(1.) The present appellant on 5th of November 1947 filed a suit to recover an amount of Rs. 5,000/- against the legal representatives of one Ahsan Ullah, and on 7-11-1047 obtained attachment before judgment of a quantity of sleepers lying at Abdullapur. It appears that this Ahsan Ullah had been doing timber business at Abdullapur but in August 1947 he committed suicide. In the application for attachment before judgment, it was stated by the plaintiff that the property, namely the sleepers, sought to be attached had been abandoned and was likely to bs taken possession of by Government. There is no dispute that the legal representatives of Ahsan Ullah lived at Dehra Dun at all material times. They were represented in the suit but on 13-5-1948 a compromise application was put in whereby the claim was reduced to Rs. 3,000/-. In the application there was mention of the sleepers attached, and it was stated that these had already been taken possession of by the Custodian of Evacuee Property, but if they became available they would be property from which the decree could be satisfied. The decree drawn up, however, was a simple money decree making no mention of any specific property charged or otherwise liable for the satisfaction of the decree. On 14-6-1948 the present applicant took out execution asking for sale of the attached sleepers, and on 28-6-1948 the Custodian filed an application asking that the attachment should be raised as the property was evacuee property which had vested in him. The executing Court by order made on 14-8-1948 held that the property was evacuee property at the time the attachment was sought to be raised and made an order raising the attachment. The present applicant then went in appeal to the District Court and by order dated 24-11-1948 the District Judge of Ambala upheld the decision of the trial Court that the legal representatives of Ahsan Ullah must be held to be evacuees under Section 2 (b) (ii) of the East Punjab Evacuees' (Administration of Property) Act, 1947. The appellant now comes in appeal from this order.
(2.) By reason of Section 8 of the Administration of Evacuee Property Act, 1950, any property in a State which already vested as evacuee property in a Custodian was directed to be deemed to be evacuee property declared as such under the 1950 Act. It is not in dispute before us that if the property was evacuee property under the East Punjab Act of 1947 it has continued as evacuee property under later enactments. Section 2 (b) (ii) of that Act includes within the definition of "evacuee" a person ordinarily resident in the territories comprised in the Province of the East Punjab, who on account of civil disturbances, or the fear of such disturbances, or the partition of the country (ii) cannot personally occupy or supervise his property or business or watch His interests or enforce his rights. It is claimed that it was for the Custodian to prove affirmatively all facts necessary to be established under this definition. This proposition may be accepted, but it seems clear that there was evidence on the record which justified the two Courts below in coming to the findings of fact to which they came. As already mentioned in the application for attachment before judgment by the present appellant himself the suggestion appeared that the property had been abandoned. There was evidence that the legal representatives of Ahsan Ullah had not been to Abdullapur or to Jagdhri during the pendency of the suit.
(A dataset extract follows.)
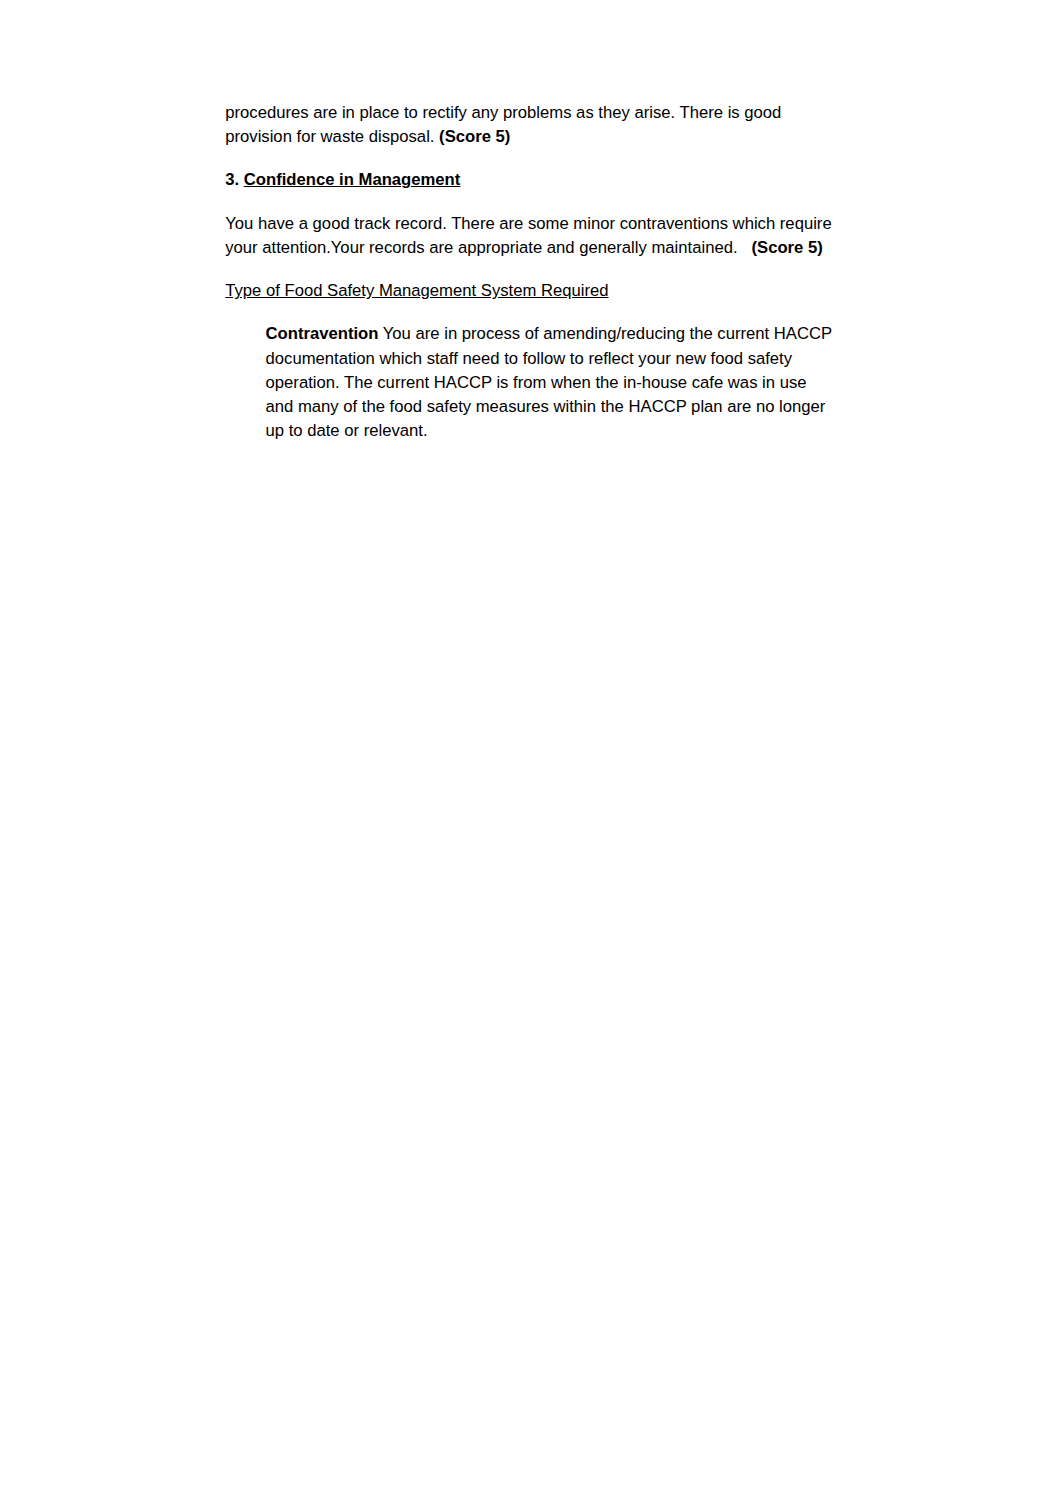procedures are in place to rectify any problems as they arise. There is good provision for waste disposal. (Score 5)
3. Confidence in Management
You have a good track record. There are some minor contraventions which require your attention.Your records are appropriate and generally maintained. (Score 5)
Type of Food Safety Management System Required
Contravention You are in process of amending/reducing the current HACCP documentation which staff need to follow to reflect your new food safety operation. The current HACCP is from when the in-house cafe was in use and many of the food safety measures within the HACCP plan are no longer up to date or relevant.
There was also on the record an application filed on behalf of these legal representatives stating that they were unable to come from Dehra Dun where they were living and asking for the issue of the commission to examine them there. These difficulties in the way of the legal representatives of Ahsan Ullah coming to Abdullapur may fairly be placed as due to the disturbances which followed partition, which disturbances; we are informed, were the reasons for Ahsan Ullah committing suicide.
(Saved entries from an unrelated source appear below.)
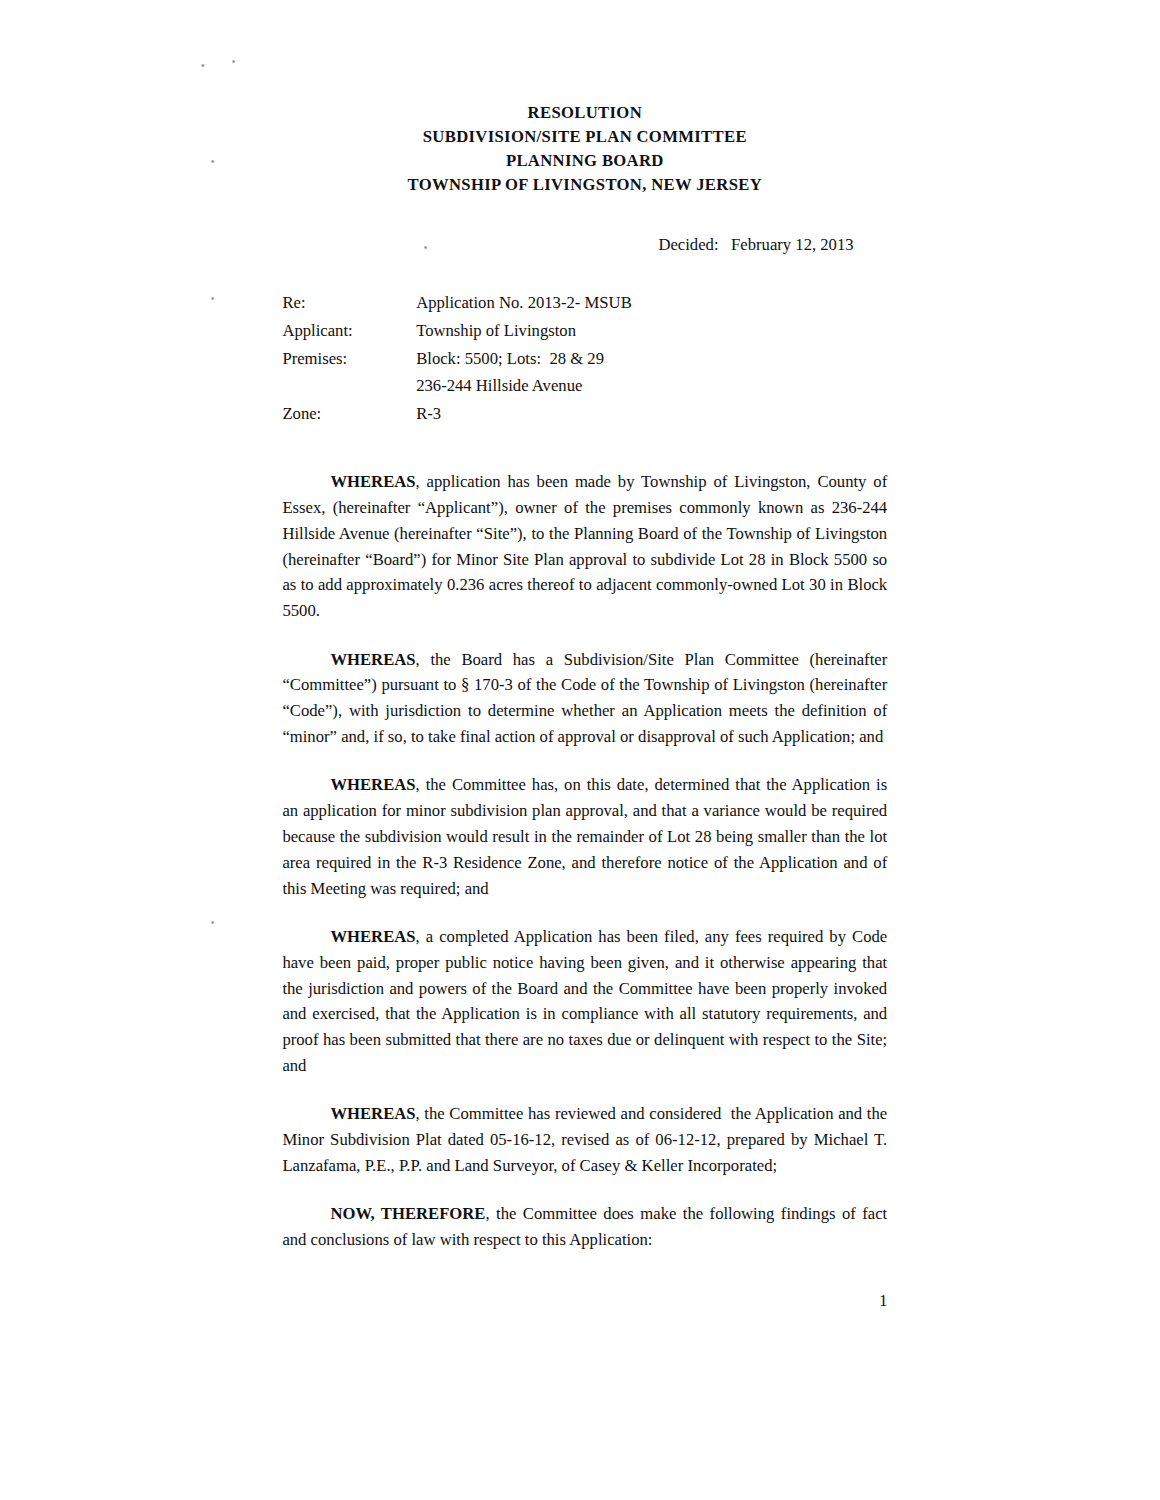• • • • • •
RESOLUTION
SUBDIVISION/SITE PLAN COMMITTEE
PLANNING BOARD
TOWNSHIP OF LIVINGSTON, NEW JERSEY
Decided: February 12, 2013
| Re: | Application No. 2013-2- MSUB |
| Applicant: | Township of Livingston |
| Premises: | Block: 5500; Lots: 28 & 29 |
| | 236-244 Hillside Avenue |
| Zone: | R-3 |
WHEREAS, application has been made by Township of Livingston, County of Essex, (hereinafter “Applicant”), owner of the premises commonly known as 236-244 Hillside Avenue (hereinafter “Site”), to the Planning Board of the Township of Livingston (hereinafter “Board”) for Minor Site Plan approval to subdivide Lot 28 in Block 5500 so as to add approximately 0.236 acres thereof to adjacent commonly-owned Lot 30 in Block 5500.
WHEREAS, the Board has a Subdivision/Site Plan Committee (hereinafter “Committee”) pursuant to § 170-3 of the Code of the Township of Livingston (hereinafter “Code”), with jurisdiction to determine whether an Application meets the definition of “minor” and, if so, to take final action of approval or disapproval of such Application; and
WHEREAS, the Committee has, on this date, determined that the Application is an application for minor subdivision plan approval, and that a variance would be required because the subdivision would result in the remainder of Lot 28 being smaller than the lot area required in the R-3 Residence Zone, and therefore notice of the Application and of this Meeting was required; and
WHEREAS, a completed Application has been filed, any fees required by Code have been paid, proper public notice having been given, and it otherwise appearing that the jurisdiction and powers of the Board and the Committee have been properly invoked and exercised, that the Application is in compliance with all statutory requirements, and proof has been submitted that there are no taxes due or delinquent with respect to the Site; and
WHEREAS, the Committee has reviewed and considered the Application and the Minor Subdivision Plat dated 05-16-12, revised as of 06-12-12, prepared by Michael T. Lanzafama, P.E., P.P. and Land Surveyor, of Casey & Keller Incorporated;
NOW, THEREFORE, the Committee does make the following findings of fact and conclusions of law with respect to this Application:
1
(3.) An argument was led that by reason of the attachment the appellant had obtained a substantive right in the property. But this right was liable to become nothing and did become nothing by reason of the provision of the East Punjab Evacuees' (Administration of Property) Act, 1947, which prohibited, or rather exempted from, attachment, distress or sale of Evacuee property in execution of the decree of a Civil or Revenue Court (see Section 8). The appellant by his attachment before judgment did not obtain a vested right to sell this property. All he obtained was an order making the property available for sale in the eventuality that the property might be liable to sale. There is no question in this case of interference with any fundamental right granted by the Constitution of disposal of property. There being evidence to justify the findings that the property was evacuee property and that the property vested in the Custodian he was entitled to have an attachment before judgment set aside, and this is the order he has obtained. It is, of course, open to the appellant to make his claim before the Custodian but with this we are not at present concerned.